> **What you need to do**
Report every line in the records below that contains the string "authentification", copying each such line in full.

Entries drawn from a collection
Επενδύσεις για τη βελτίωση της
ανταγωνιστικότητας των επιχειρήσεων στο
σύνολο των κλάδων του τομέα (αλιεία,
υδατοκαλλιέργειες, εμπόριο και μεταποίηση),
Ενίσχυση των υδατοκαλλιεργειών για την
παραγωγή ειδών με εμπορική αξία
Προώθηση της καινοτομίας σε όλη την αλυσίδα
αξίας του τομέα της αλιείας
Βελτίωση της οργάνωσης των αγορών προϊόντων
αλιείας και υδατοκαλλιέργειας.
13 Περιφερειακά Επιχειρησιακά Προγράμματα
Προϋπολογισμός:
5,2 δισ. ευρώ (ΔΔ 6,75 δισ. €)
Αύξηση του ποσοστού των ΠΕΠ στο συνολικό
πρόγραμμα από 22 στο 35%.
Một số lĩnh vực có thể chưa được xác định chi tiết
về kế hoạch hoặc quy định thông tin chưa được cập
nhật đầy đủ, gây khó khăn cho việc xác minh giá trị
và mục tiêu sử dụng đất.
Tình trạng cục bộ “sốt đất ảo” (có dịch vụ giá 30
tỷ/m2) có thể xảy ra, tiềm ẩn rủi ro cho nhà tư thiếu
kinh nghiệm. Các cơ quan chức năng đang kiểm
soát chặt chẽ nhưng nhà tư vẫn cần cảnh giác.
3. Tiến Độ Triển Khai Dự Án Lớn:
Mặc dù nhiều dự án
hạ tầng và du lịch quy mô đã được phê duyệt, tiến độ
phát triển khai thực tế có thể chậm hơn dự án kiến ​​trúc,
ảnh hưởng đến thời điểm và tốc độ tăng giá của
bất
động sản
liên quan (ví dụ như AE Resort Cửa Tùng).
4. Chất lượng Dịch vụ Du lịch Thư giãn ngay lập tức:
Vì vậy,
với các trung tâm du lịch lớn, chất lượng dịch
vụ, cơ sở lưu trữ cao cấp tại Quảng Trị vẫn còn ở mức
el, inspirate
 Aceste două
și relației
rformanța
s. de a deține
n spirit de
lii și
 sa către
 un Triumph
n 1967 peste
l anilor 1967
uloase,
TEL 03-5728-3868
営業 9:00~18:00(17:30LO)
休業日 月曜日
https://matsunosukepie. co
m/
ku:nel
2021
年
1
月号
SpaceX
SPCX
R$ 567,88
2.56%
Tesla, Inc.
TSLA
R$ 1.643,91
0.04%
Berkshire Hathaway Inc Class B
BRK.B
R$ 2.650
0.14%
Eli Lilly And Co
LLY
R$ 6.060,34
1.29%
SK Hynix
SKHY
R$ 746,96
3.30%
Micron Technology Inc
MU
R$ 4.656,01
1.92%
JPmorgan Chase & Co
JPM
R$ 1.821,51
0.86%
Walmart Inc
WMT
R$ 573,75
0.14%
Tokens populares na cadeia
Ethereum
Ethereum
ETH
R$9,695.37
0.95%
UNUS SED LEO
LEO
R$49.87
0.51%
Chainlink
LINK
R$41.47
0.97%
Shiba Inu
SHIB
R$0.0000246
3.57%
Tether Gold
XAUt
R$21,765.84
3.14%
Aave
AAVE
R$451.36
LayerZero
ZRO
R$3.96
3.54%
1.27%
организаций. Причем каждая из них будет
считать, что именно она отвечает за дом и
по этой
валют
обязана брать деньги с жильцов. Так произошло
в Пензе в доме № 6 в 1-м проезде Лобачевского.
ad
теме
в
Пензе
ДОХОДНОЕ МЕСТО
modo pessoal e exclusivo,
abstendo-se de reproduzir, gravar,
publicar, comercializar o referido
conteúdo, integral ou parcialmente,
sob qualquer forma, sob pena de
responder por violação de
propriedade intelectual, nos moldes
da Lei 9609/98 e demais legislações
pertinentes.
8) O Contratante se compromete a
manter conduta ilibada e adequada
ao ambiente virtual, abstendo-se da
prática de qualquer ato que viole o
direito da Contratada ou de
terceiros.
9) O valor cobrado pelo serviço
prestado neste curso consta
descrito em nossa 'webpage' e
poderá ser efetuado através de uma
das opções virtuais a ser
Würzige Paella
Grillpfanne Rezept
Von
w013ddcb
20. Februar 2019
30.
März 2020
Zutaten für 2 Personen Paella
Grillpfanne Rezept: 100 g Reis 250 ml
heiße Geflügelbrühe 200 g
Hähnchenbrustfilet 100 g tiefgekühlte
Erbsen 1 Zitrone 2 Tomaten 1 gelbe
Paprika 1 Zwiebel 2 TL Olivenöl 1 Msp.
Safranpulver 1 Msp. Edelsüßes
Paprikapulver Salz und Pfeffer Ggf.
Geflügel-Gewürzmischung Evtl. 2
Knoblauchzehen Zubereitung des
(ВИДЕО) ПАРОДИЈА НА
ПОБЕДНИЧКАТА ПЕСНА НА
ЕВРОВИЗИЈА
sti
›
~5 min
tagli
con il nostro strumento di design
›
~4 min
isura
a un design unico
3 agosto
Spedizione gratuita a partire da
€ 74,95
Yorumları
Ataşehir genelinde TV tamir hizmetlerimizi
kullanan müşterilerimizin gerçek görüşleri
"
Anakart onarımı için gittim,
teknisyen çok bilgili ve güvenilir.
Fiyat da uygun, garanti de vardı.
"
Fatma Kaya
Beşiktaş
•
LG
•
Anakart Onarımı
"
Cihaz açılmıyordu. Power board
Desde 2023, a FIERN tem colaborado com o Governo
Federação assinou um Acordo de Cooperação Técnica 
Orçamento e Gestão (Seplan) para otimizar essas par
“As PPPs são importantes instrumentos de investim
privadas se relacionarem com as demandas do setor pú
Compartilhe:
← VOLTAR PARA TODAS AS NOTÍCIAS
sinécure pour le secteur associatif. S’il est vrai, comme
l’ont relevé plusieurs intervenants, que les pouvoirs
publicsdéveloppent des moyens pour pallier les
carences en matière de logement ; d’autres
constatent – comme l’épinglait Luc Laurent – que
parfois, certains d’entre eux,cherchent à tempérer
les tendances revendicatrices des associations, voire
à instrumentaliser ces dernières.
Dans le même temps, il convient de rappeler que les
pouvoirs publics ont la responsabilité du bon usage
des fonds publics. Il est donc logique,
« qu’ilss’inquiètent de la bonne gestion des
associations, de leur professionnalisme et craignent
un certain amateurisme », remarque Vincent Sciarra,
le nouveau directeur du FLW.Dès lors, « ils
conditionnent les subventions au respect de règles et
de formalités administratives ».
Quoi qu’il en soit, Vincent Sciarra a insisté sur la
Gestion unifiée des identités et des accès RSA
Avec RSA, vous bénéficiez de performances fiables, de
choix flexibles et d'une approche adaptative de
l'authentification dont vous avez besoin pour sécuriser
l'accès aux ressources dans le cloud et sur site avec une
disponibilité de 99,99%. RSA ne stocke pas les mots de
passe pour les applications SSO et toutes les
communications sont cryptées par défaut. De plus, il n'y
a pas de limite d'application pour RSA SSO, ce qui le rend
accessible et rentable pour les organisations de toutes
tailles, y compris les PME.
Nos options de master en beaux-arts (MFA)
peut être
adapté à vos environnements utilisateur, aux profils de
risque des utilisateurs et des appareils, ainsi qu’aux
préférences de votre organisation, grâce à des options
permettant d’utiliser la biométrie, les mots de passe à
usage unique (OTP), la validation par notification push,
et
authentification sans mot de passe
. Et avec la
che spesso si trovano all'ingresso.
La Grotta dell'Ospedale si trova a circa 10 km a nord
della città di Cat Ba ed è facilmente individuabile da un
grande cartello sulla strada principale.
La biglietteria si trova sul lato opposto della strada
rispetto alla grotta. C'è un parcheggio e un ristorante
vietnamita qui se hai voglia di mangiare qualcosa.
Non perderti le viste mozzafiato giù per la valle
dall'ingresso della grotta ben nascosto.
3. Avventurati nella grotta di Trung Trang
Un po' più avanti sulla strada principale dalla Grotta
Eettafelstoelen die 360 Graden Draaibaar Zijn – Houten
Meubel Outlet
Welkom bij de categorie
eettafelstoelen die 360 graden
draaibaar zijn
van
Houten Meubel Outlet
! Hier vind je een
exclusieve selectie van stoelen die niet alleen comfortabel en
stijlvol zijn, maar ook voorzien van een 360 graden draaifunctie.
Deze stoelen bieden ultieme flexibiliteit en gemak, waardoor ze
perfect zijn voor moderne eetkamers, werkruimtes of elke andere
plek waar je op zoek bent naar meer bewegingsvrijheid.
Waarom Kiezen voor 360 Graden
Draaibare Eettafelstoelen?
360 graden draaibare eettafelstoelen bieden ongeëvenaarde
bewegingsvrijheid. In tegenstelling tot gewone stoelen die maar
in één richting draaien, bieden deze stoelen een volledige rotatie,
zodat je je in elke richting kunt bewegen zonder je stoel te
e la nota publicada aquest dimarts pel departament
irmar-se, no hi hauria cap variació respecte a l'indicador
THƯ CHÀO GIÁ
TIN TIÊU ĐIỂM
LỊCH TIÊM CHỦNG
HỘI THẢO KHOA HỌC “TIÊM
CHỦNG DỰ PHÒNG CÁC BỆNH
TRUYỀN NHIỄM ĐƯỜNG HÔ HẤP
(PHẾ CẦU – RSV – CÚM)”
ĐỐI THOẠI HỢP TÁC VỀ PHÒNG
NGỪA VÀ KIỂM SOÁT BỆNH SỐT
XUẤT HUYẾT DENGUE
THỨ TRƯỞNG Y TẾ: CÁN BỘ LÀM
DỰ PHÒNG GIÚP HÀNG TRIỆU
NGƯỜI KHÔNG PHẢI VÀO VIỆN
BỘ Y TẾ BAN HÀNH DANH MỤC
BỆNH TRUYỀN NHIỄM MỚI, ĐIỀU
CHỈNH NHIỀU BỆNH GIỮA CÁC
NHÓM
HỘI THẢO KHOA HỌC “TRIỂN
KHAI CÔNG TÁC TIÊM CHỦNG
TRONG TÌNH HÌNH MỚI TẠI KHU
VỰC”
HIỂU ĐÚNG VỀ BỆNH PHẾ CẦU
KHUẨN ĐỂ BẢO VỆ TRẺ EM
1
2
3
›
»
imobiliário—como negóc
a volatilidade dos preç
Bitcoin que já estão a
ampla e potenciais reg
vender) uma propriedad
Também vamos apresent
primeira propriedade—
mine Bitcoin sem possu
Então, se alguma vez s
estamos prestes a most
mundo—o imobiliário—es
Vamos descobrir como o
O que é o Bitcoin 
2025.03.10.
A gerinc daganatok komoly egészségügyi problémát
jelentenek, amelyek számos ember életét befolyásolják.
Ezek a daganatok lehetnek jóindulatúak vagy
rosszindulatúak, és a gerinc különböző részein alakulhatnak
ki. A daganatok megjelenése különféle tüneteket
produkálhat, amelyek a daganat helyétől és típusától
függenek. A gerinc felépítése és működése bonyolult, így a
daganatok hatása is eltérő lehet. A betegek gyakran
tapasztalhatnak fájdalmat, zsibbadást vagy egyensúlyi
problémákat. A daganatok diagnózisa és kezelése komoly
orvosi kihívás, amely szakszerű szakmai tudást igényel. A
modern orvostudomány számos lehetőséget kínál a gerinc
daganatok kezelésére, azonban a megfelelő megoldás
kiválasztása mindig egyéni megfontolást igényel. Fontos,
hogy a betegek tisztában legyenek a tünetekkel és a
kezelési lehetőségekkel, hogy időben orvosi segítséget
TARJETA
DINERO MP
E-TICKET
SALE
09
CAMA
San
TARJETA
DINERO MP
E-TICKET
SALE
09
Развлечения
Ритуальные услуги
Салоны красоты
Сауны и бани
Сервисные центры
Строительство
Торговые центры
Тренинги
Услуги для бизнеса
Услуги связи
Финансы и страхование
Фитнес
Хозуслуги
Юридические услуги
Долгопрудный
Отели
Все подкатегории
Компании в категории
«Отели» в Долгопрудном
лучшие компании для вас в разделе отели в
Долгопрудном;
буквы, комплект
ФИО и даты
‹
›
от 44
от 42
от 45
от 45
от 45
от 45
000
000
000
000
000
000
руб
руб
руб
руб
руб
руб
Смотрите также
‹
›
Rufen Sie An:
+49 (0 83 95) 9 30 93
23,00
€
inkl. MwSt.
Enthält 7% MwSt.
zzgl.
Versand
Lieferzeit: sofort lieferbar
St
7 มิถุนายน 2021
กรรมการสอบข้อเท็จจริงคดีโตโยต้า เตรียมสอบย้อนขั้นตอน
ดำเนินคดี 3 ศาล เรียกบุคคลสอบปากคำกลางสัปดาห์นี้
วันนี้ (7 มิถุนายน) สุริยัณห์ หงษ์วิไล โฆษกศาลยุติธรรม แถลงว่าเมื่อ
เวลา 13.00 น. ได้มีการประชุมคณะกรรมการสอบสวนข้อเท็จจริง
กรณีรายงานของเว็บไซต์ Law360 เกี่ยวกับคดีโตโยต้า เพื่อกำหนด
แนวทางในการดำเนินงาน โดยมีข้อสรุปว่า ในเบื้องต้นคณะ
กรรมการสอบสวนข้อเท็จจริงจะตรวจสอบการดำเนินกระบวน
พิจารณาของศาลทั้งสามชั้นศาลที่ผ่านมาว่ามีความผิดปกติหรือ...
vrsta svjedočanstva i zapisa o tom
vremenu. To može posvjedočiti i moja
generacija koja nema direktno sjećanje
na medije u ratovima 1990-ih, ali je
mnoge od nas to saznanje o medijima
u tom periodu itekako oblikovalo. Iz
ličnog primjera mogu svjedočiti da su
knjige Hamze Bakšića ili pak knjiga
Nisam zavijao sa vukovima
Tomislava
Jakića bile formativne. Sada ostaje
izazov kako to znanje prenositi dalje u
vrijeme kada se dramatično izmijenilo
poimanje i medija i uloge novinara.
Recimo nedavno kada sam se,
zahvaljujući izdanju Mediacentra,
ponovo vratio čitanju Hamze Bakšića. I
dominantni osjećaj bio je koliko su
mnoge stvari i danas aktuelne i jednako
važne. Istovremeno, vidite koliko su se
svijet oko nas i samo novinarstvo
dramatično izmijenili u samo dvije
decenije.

> **Exercise result**
l'authentification dont vous avez besoin pour sécuriser
authentification sans mot de passe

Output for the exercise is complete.